[Opening SUPPLIED ENTRIES section]

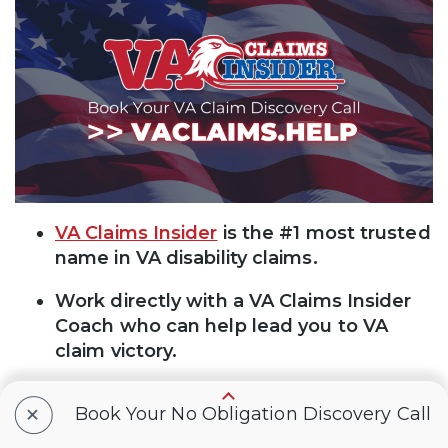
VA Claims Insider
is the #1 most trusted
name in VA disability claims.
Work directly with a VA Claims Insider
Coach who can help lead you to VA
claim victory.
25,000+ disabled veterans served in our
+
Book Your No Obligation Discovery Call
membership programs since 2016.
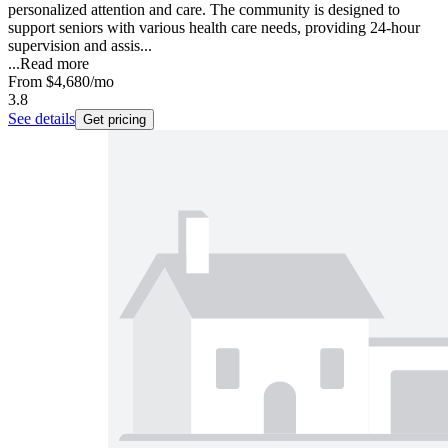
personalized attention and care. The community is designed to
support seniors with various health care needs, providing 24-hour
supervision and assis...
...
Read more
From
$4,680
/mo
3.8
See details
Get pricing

[Closing SUPPLIED ENTRIES section]
[Opening SUPPLIED ENTRIES section]

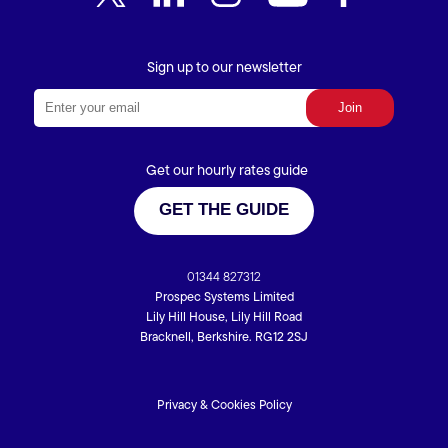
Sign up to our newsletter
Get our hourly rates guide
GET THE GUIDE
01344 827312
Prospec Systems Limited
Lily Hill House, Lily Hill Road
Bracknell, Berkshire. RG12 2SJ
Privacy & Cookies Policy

[Closing SUPPLIED ENTRIES section]

Rewrite the lines starting at the one containing "personalized attention and" and ending at the one containing "Get pricing" as a JSON list of strings, one string per line, omitting blank lines.

[
  "personalized attention and care. The community is designed to",
  "support seniors with various health care needs, providing 24-hour",
  "supervision and assis...",
  "...",
  "Read more",
  "From",
  "$4,680",
  "/mo",
  "3.8",
  "See details",
  "Get pricing"
]